COMPARISON BETWEEN I2C AND THE STANDARD SERIAL PORT
Advantages of the SPI Bus:
- Full Duplex Communication. It can send and receive data at the same time increasing the speed.
- It is faster than the I2C bus and the standard asynchronous serial port.
- The message size can be as large as we want.
- The hardware required is simple (that is, cheaper).
- Requires lower consumption and less hardware to setup the bus than the I2C bus.
- As it is the master the one that provides the clock signal, the slaves do not need oscillators (that is, it is cheaper again).
And as in life nothing is free, its disadvantages are:
- It needs more lines than the normal I2C bus or the serial port.
- Communications must be perfectly established beforehand. You can not send messages of different lengths at your will.
- There is no acknowledge signal from the slave, it is expected to obey and that’s all.
- There can be only one master and there is almost no possibility of using multiple masters.
- Works only over very short distances
- Normally an additional line for each slave is needed and if the number of slaves grows too much it can end up being a problem.
ARDUINO SPI PINS
Although recently have appeared some libraries that allow us to choose the SPI control pins in our Arduinos, traditionally these lines were fixed to a certain pins.
That means, that in order to control the SPI bus we need to use those pins unavoidably, but we can choose between two sets of them, including certain digital pins, depending on the model and the table shown below, and using their equivalents in the ICSP (In-Circuit Serial Programming) bus.
These pins are:
|Arduino board||MOSI||MISO||SCK||SS Slave||SS Master|
|UNO||11, ICSP-4||12, ICSP-1||13, ICSP-3||10||Z|
|MEGA||51, ICSP-4||50, ICSP-1||52, ICSP-3||53||Z|
- Note that although the SPI bus pins change according to the Arduino model we use, they are always the same in the ICSP.

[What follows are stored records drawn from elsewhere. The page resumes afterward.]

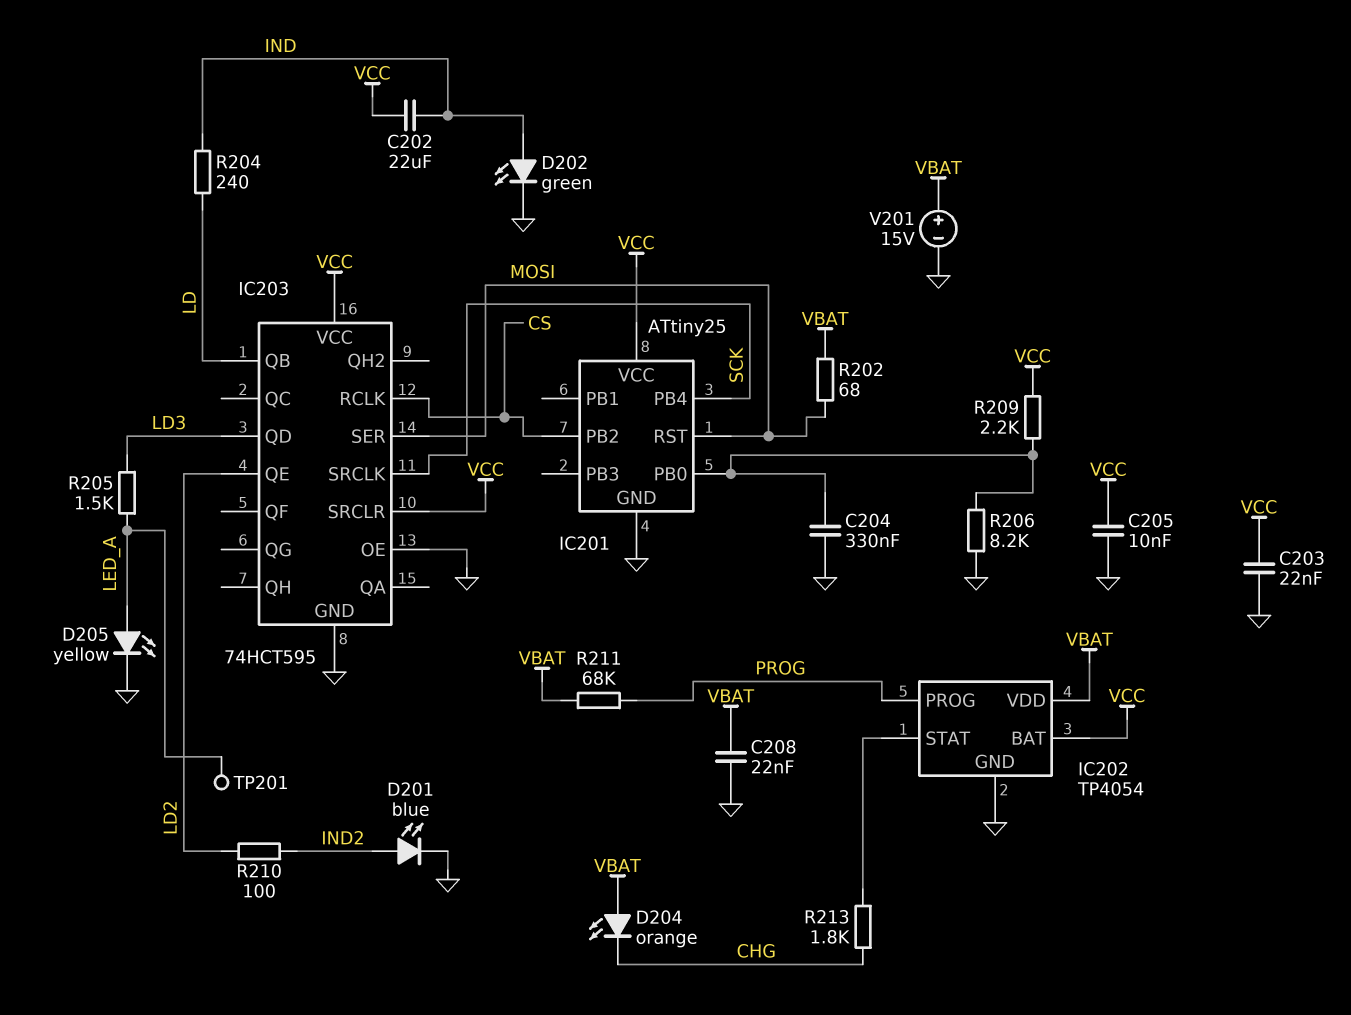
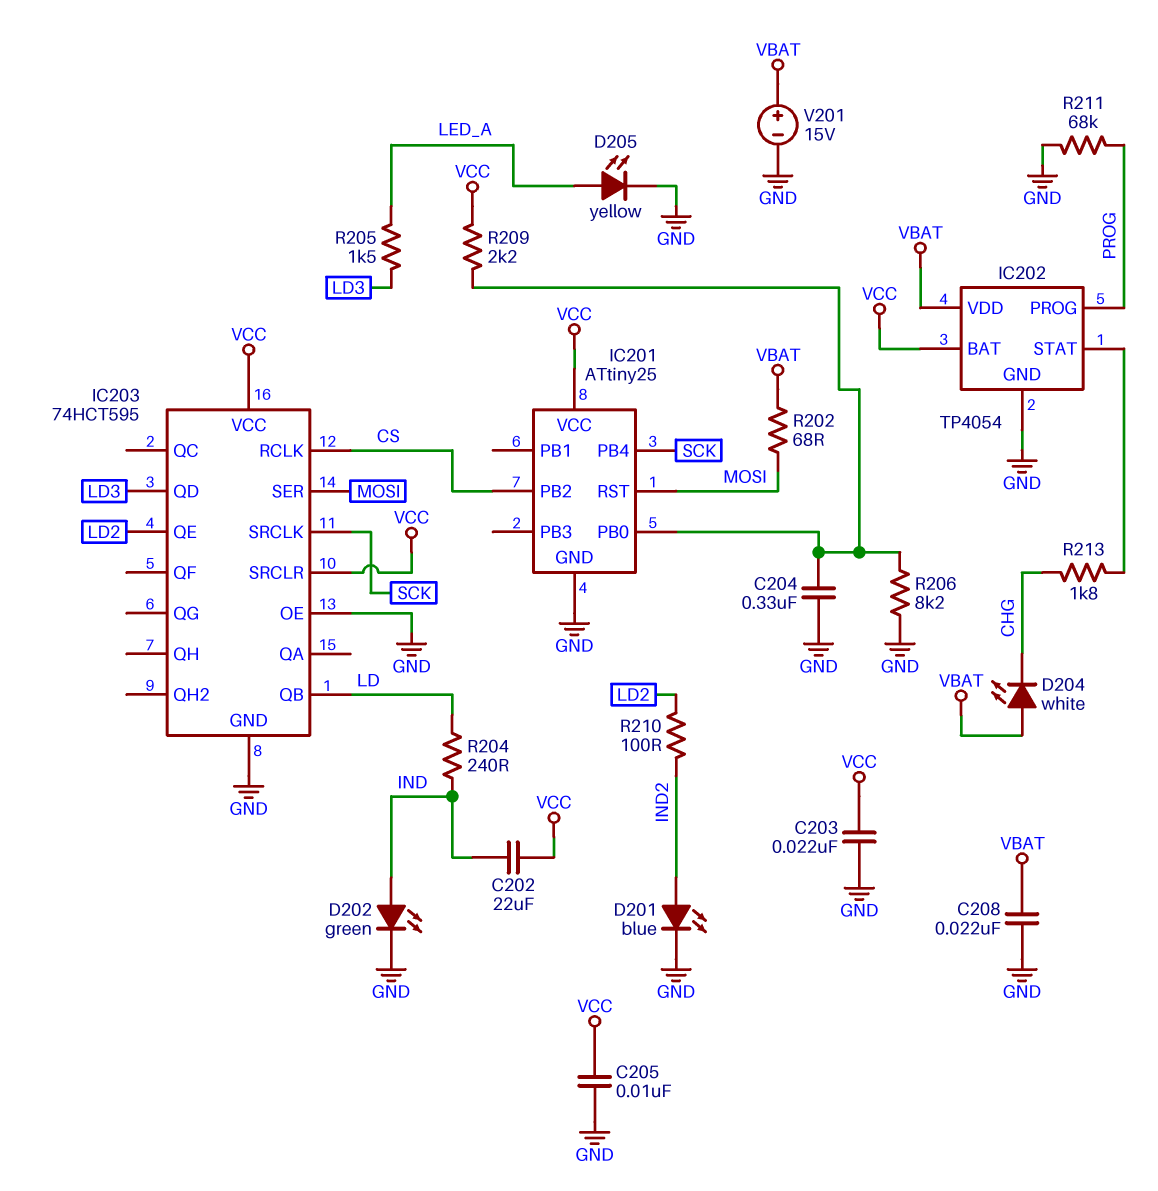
D204: LED orange (A VBAT, K CHG) -> LED white (A VBAT, K CHG)
R211: 68k (PROG, VBAT) -> 68k (GND, PROG)
TP201: test point (LED_A) -> none

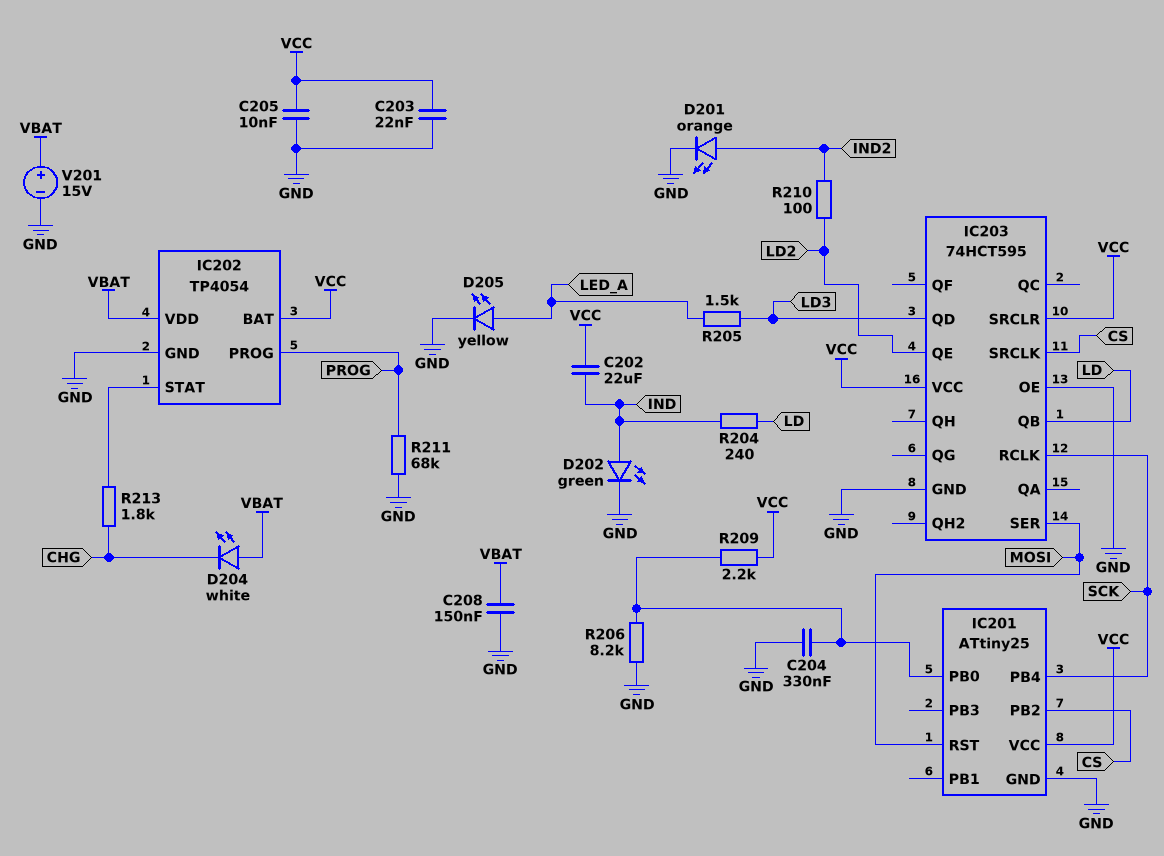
C208: 22nF (GND, VBAT) -> 150nF (GND, VBAT)
D201: LED blue (A IND2, K GND) -> LED orange (A IND2, K GND)
IC203 pin RCLK: CS -> SCK
IC203 pin SRCLK: SCK -> CS
R202: 68 (MOSI, VBAT) -> none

- It allows you to design valid Shields for all Arduino boards.
The ICSP pins are those on the right when we read the labels on the board:
- We have tried to show that there are occasions in which the serial port has serious limitations.
- We have introduced the SPI bus and their control lines.
- We have seen how to connect several slaves to the bus.
- We have talked about the advantages and disadvantages of this bus with respect to the I2C bus, that we saw in previous chapters, and the standard serial communication.